Task force member and School of Public Health professor Yvette Cozier said that the task force is concerned with analyzing and learning from BU’s current hiring practices and the practices of other universities.

“[We want to find] what we do at BU, what are the best practices at other universities, what we can adopt and what we can do to really change this from happening,” Cozier said. “If we attract faculty of color, will they stay? And if they stay, are there barriers to their being as successful and happy? [The task force] is an opportunity to look inward and see what are our mechanics.”

Cozier said that having a more diverse faculty can benefit students of all backgrounds.

“Minority students of color are used to being taught by people who do not look like them and that is a valuable education both from a material and cultural point of view,” she said. “It’s equally valuable for majority students to gain the perspective and experience of other people who don’t look like them.”

Currently, the task force members are meeting several times a month.
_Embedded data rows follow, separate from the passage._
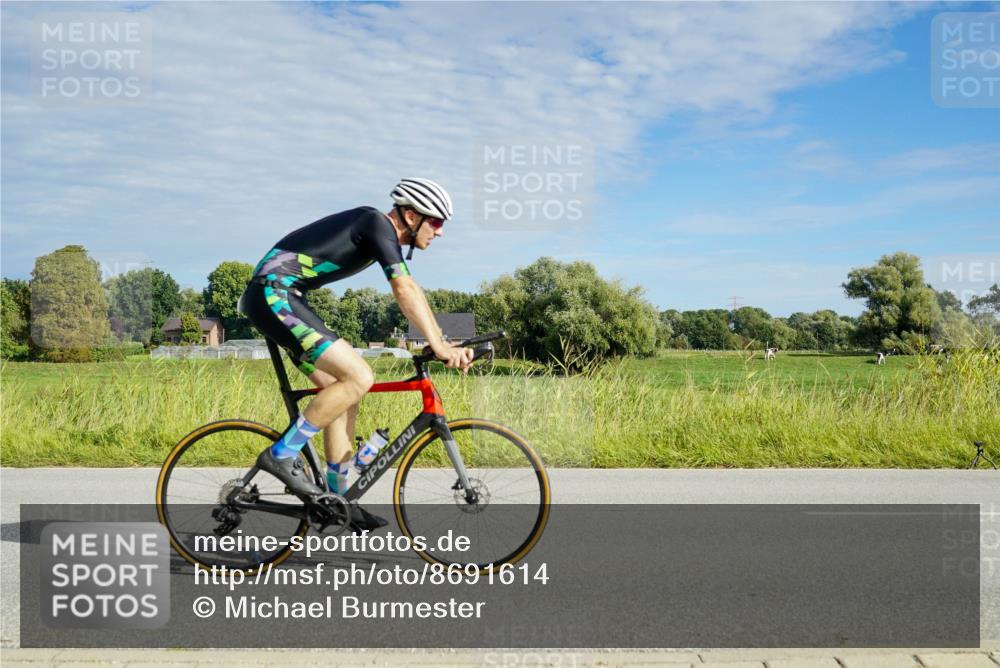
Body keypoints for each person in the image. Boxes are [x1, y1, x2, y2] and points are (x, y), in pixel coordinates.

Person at [239, 178, 474, 528]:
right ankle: (281, 455)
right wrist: (439, 345)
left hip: (280, 298)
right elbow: (403, 287)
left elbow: (413, 289)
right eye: (437, 222)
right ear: (411, 215)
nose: (439, 233)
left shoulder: (378, 231)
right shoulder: (376, 223)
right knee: (360, 375)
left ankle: (338, 499)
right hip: (273, 295)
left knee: (343, 390)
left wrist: (437, 338)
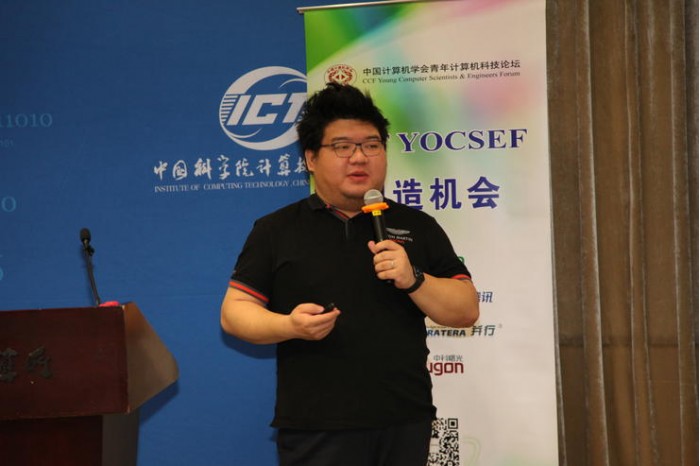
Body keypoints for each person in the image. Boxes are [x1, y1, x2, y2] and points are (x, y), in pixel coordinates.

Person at [220, 82, 479, 466]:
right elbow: (234, 312)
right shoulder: (276, 229)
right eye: (342, 147)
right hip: (316, 426)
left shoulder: (418, 226)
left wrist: (414, 278)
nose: (359, 158)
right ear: (311, 158)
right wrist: (289, 325)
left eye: (372, 145)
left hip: (404, 419)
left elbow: (466, 309)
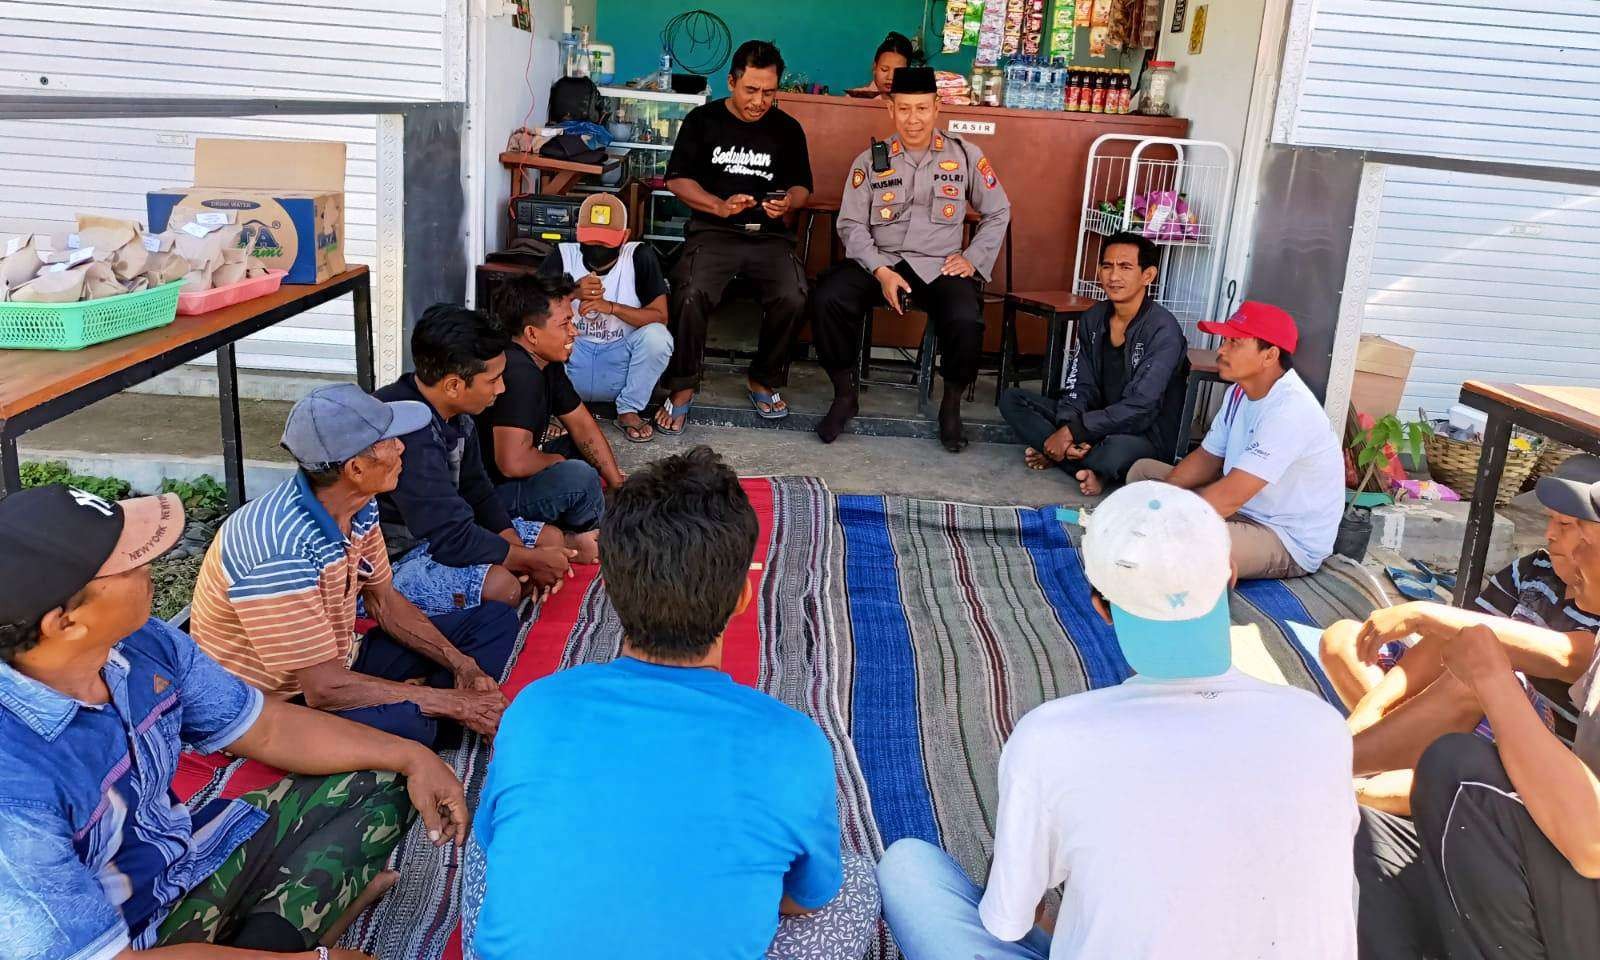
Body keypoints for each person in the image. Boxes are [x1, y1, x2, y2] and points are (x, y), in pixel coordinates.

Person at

They have a Feb. 1, 2016, deadline to create a preliminary report, and are planning to deliver a full report to BU President Robert Brown and Provost Jean Morrison by May 1, 2016.

Caitlyn Higgins, a junior in the College of Communication, said that she has noticed that the BU faculty is not nearly as diverse as the student body.

“There’s a lot more diversity among the students than the faculty,” Higgins said. “I have a lot of classes with a lot of different kinds of people from different backgrounds. I think similarly diversity among the faculty would create more opportunities to learn about different cultures and the way different people think.”

Megan Neely, a sophomore in the College of General Studies, said that she has also noticed a lack of diversity among her professors.

“I would definitely say that a lot of my professors have been white males and white females. I’ve only ever had one professor who I believe was of Hispanic descent but other than that I don’t see that many professors who are of a diverse background,” she said. “Different people of different cultures can bring different things to the educational table so to speak.”

Hanaan Yazdi, a sophomore in the CAS, said that she is concerned that a lack of faculty diversity can lead to students not being able to relate to their professors.

“In general, diversity is very important to me just because I feel like it’s important for the professors to bring in different perspectives, but I think it’s also important in terms of relate-ability to students,” Yazdi said. “So if students only ever see professors of a certain race, I feel like they won’t be as likely to see themselves in that position or profession.”

Conversely, Michael Abrams, a sophomore in CGS, said that he was impressed by the geographic diversity of his professors.

“I wouldn’t say that I see that diversity is lacking nor do I think it bothers me, but I haven’t had much experience at BU to know that. I think that generally the professors are pretty diverse,” Abrams said. “I’ve had professors from Ireland, some from different parts of the country that have come to Boston so that’s pretty diverse. I think it’s affected my academic time here because it’s given me different perspectives in areas that they’re teaching.”